Ардальона никто не слушал, его мнения никто не спрашивал, но он насильственно врывался с ним в кружковый спор, и когда, несмотря на это громогласно-насильственное вторжение, его все-таки не слушали, он продолжал колотить воздух словами, не обращаясь ровно ни к кому, и разражался всем этим словоизвержением единственно ради услаждения своей собственной особы. Ему очевидно хотелось взять первенство в спорах, заставить всех внимать одному себе, порисоваться перед всею толпою, но толпе этой было теперь не до Полоярова, и потому, volens-nolens, он услаждался самим собою и ради самого же себя.

Но на одно мгновение ему удалось-таки приковать к себе почти всеобщее внимание.

В коптилку вошли два-три студента-аристократика, гладко прилизанные, подвитые, с пробором на затылке, в белых жилетах, чистенькие, щепетильненькие, с тоненькими папиросками в зубах. Вошли они, очевидно, не ради сходки, а ради тоненьких папиросок и сладких пирожков.

– К черту аристократов! Долой беложилетников! – громовым голосом заорал Ардальон Михайлович, нарочно для этого вскочив на скамейку и гневно сверкая глазами.

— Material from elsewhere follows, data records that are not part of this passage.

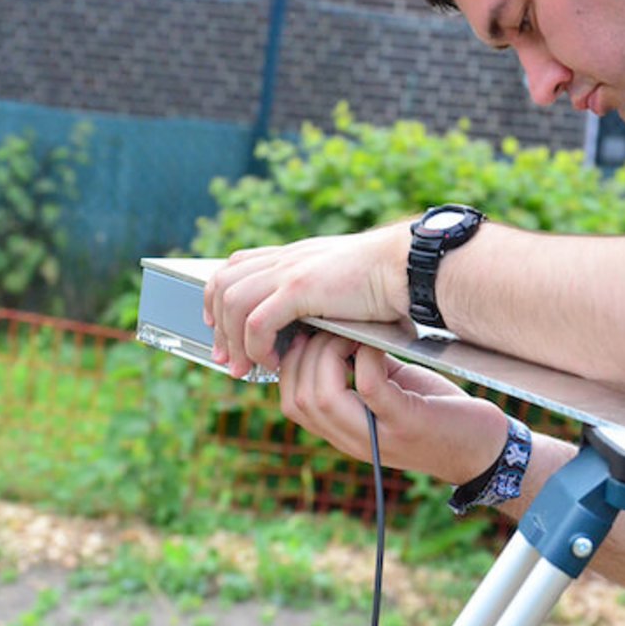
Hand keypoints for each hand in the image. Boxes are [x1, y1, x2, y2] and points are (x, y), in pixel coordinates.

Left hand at [203, 226, 408, 378]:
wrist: (407, 266)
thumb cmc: (387, 280)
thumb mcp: (341, 281)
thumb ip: (319, 292)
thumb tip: (311, 316)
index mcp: (292, 255)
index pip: (236, 266)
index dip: (219, 297)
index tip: (221, 328)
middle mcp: (284, 259)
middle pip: (223, 284)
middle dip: (217, 325)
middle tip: (224, 359)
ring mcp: (289, 271)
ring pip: (232, 304)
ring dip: (233, 341)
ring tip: (244, 369)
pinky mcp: (299, 288)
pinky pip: (257, 321)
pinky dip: (256, 346)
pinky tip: (271, 362)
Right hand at [277, 334, 509, 485]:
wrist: (488, 450)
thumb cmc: (439, 412)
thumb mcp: (391, 390)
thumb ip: (359, 370)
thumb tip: (333, 328)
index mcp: (344, 431)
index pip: (289, 403)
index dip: (290, 364)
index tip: (313, 333)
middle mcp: (353, 440)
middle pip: (296, 400)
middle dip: (305, 355)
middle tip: (333, 328)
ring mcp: (379, 436)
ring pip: (321, 397)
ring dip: (328, 355)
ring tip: (351, 334)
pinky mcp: (408, 425)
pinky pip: (369, 388)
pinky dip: (366, 358)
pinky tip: (377, 344)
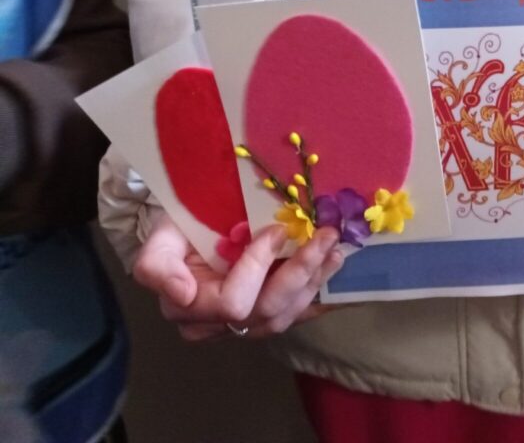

– Арисштократы, вон! – ретиво подхватил с подоконника сын очень богатых еврейских родителей, во что бы то ни стало стремившийся быть «студентом-волком», ибо «волки» составляли антарктический полюс «беложилетников».

– Долой! Вон! – еще более возвысил голос Ардальон, столь удачно поддержанный возгласом с подоконника. – Вон, аристократы! Им нет и не должно быть места между честным студенчеством!

Толпа вскинула взгляды на молодецкую фигуру Полоярова, затем перевела их на жиденькие фигурки аристократиков, и несколько десятков голосов завопили: «Вон! вон отсюда!» И аристократики удалились, впрочем, не без старания изобразить на лицах презрительную выдержку собственного достоинства.

– Господа! за что же? Разве они не такие же студенты? Разве они не товарищи наши? – попытался было Хвалынцев противостоять вопящим голосам. – Что за разъединение! Быть может, им также было бы близко и дорого наше общее дело! За что же мы лишаем их права принять в нем участие?

– За то, что они арисштократы! – ретиво возразил богатый студент еврейского типа.

– Но они студенты! – горячо вступился Хвалынцев. – Единодушия, господа, надо! Чем больше нас будет без различия каст и сословий, тем лучше!

Несколько крайних из «волчьей партии» взъелись на Хвалынцева.

– Заступник аристократов! Адвокат беложилетников! – раздались их негодующие возгласы. – Против всех! Против общественного мнения.

– Под суд! Под суд за это! – рявкнул чей-то голос.

– Под суд адвокатов и заступников! Под суд барских лизоблюдов! – подхватили несколько голосов. – Сходку собрать, сходку! Судить! Выгнать к черту! Это измена общему делу! Это подлость!

Хвалынцев побагровел от негодования.

– Кто произнес слово подлость, тот глуп! – смело и громко сказал он, обводя взором сомкнувшуюся вокруг него многочисленную кучку. – Если он не трус, то пусть выйдет сюда, и я докажу ему, почему я считаю его глупым. Суда же я не боюсь, потому что знаю, что я прав, а что я не барский лизоблюд, так это знают мои товарищи, и порукою в том мое трехлетнее студентство. На такую выходку можно отвечать только презрением. Но, господа! – с жаром заключил он. – Умоляю вас, оставимте на время наши личные счеты: судить меня вы успеете и после; наперед подумаемте лучше о нашем общем деле! Да только потолковее!